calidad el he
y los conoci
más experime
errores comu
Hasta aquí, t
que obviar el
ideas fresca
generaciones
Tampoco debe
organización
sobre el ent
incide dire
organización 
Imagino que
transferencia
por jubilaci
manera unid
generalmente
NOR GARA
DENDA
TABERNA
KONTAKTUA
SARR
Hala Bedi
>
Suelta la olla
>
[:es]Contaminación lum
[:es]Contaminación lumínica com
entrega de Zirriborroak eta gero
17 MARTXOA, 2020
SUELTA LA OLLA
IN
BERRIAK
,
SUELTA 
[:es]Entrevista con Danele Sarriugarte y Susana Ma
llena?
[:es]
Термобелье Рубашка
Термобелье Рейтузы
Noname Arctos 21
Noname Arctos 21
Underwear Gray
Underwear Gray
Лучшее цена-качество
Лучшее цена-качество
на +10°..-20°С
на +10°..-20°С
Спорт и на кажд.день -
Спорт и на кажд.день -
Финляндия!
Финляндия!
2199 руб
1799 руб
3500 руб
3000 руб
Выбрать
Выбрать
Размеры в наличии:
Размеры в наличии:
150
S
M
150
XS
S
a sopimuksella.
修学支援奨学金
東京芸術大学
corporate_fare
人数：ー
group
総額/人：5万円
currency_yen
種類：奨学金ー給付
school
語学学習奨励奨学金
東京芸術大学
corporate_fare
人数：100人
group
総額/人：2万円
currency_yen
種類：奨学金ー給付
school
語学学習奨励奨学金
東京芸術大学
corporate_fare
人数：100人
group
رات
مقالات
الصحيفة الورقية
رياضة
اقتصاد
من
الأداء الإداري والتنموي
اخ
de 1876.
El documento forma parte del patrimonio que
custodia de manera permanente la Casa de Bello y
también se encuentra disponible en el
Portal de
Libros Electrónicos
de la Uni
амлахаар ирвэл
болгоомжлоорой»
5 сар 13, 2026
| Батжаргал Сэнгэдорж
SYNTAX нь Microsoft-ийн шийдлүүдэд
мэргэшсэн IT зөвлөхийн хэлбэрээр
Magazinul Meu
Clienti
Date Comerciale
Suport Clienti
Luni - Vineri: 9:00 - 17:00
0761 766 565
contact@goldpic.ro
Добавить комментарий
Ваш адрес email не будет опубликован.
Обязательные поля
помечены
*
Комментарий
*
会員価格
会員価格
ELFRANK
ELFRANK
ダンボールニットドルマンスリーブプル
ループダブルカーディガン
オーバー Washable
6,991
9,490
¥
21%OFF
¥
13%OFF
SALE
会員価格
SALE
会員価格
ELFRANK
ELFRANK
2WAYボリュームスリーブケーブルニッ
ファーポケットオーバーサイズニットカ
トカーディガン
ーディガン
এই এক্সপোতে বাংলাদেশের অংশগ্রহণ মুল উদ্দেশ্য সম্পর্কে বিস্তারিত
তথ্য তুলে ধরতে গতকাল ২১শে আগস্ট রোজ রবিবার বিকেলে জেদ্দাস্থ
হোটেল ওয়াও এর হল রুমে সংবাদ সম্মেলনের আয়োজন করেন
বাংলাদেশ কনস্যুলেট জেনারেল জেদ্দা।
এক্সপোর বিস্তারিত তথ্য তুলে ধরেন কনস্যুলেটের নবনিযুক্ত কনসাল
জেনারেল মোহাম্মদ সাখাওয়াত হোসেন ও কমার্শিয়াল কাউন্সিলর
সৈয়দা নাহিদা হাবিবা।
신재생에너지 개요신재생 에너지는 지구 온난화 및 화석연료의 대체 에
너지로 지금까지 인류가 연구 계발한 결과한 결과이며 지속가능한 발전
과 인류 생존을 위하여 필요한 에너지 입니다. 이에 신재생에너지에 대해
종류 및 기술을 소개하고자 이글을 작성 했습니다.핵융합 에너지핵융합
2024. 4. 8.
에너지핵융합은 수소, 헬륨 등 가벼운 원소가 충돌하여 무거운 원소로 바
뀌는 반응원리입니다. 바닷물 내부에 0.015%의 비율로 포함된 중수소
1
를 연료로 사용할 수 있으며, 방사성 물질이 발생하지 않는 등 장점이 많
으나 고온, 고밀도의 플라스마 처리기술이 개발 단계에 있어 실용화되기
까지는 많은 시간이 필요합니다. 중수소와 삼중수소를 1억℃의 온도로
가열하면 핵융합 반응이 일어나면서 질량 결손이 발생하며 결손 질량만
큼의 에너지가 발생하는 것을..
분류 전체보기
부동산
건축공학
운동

■ **Brief**:
All entries must come back exactly as they were written.

■ **Exercise output**:
calidad el he
y los conoci
más experime
errores comu
Hasta aquí, t
que obviar el
ideas fresca
generaciones
Tampoco debe
organización
sobre el ent
incide dire
organización 
Imagino que
transferencia
por jubilaci
manera unid
generalmente
NOR GARA
DENDA
TABERNA
KONTAKTUA
SARR
Hala Bedi
>
Suelta la olla
>
[:es]Contaminación lum
[:es]Contaminación lumínica com
entrega de Zirriborroak eta gero
17 MARTXOA, 2020
SUELTA LA OLLA
IN
BERRIAK
,
SUELTA 
[:es]Entrevista con Danele Sarriugarte y Susana Ma
llena?
[:es]
Термобелье Рубашка
Термобелье Рейтузы
Noname Arctos 21
Noname Arctos 21
Underwear Gray
Underwear Gray
Лучшее цена-качество
Лучшее цена-качество
на +10°..-20°С
на +10°..-20°С
Спорт и на кажд.день -
Спорт и на кажд.день -
Финляндия!
Финляндия!
2199 руб
1799 руб
3500 руб
3000 руб
Выбрать
Выбрать
Размеры в наличии:
Размеры в наличии:
150
S
M
150
XS
S
a sopimuksella.
修学支援奨学金
東京芸術大学
corporate_fare
人数：ー
group
総額/人：5万円
currency_yen
種類：奨学金ー給付
school
語学学習奨励奨学金
東京芸術大学
corporate_fare
人数：100人
group
総額/人：2万円
currency_yen
種類：奨学金ー給付
school
語学学習奨励奨学金
東京芸術大学
corporate_fare
人数：100人
group
رات
مقالات
الصحيفة الورقية
رياضة
اقتصاد
من
الأداء الإداري والتنموي
اخ
de 1876.
El documento forma parte del patrimonio que
custodia de manera permanente la Casa de Bello y
también se encuentra disponible en el
Portal de
Libros Electrónicos
de la Uni
амлахаар ирвэл
болгоомжлоорой»
5 сар 13, 2026
| Батжаргал Сэнгэдорж
SYNTAX нь Microsoft-ийн шийдлүүдэд
мэргэшсэн IT зөвлөхийн хэлбэрээр
Magazinul Meu
Clienti
Date Comerciale
Suport Clienti
Luni - Vineri: 9:00 - 17:00
0761 766 565
contact@goldpic.ro
Добавить комментарий
Ваш адрес email не будет опубликован.
Обязательные поля
помечены
*
Комментарий
*
会員価格
会員価格
ELFRANK
ELFRANK
ダンボールニットドルマンスリーブプル
ループダブルカーディガン
オーバー Washable
6,991
9,490
¥
21%OFF
¥
13%OFF
SALE
会員価格
SALE
会員価格
ELFRANK
ELFRANK
2WAYボリュームスリーブケーブルニッ
ファーポケットオーバーサイズニットカ
トカーディガン
ーディガン
এই এক্সপোতে বাংলাদেশের অংশগ্রহণ মুল উদ্দেশ্য সম্পর্কে বিস্তারিত
তথ্য তুলে ধরতে গতকাল ২১শে আগস্ট রোজ রবিবার বিকেলে জেদ্দাস্থ
হোটেল ওয়াও এর হল রুমে সংবাদ সম্মেলনের আয়োজন করেন
বাংলাদেশ কনস্যুলেট জেনারেল জেদ্দা।
এক্সপোর বিস্তারিত তথ্য তুলে ধরেন কনস্যুলেটের নবনিযুক্ত কনসাল
জেনারেল মোহাম্মদ সাখাওয়াত হোসেন ও কমার্শিয়াল কাউন্সিলর
সৈয়দা নাহিদা হাবিবা।
신재생에너지 개요신재생 에너지는 지구 온난화 및 화석연료의 대체 에
너지로 지금까지 인류가 연구 계발한 결과한 결과이며 지속가능한 발전
과 인류 생존을 위하여 필요한 에너지 입니다. 이에 신재생에너지에 대해
종류 및 기술을 소개하고자 이글을 작성 했습니다.핵융합 에너지핵융합
2024. 4. 8.
에너지핵융합은 수소, 헬륨 등 가벼운 원소가 충돌하여 무거운 원소로 바
뀌는 반응원리입니다. 바닷물 내부에 0.015%의 비율로 포함된 중수소
1
를 연료로 사용할 수 있으며, 방사성 물질이 발생하지 않는 등 장점이 많
으나 고온, 고밀도의 플라스마 처리기술이 개발 단계에 있어 실용화되기
까지는 많은 시간이 필요합니다. 중수소와 삼중수소를 1억℃의 온도로
가열하면 핵융합 반응이 일어나면서 질량 결손이 발생하며 결손 질량만
큼의 에너지가 발생하는 것을..
분류 전체보기
부동산
건축공학
운동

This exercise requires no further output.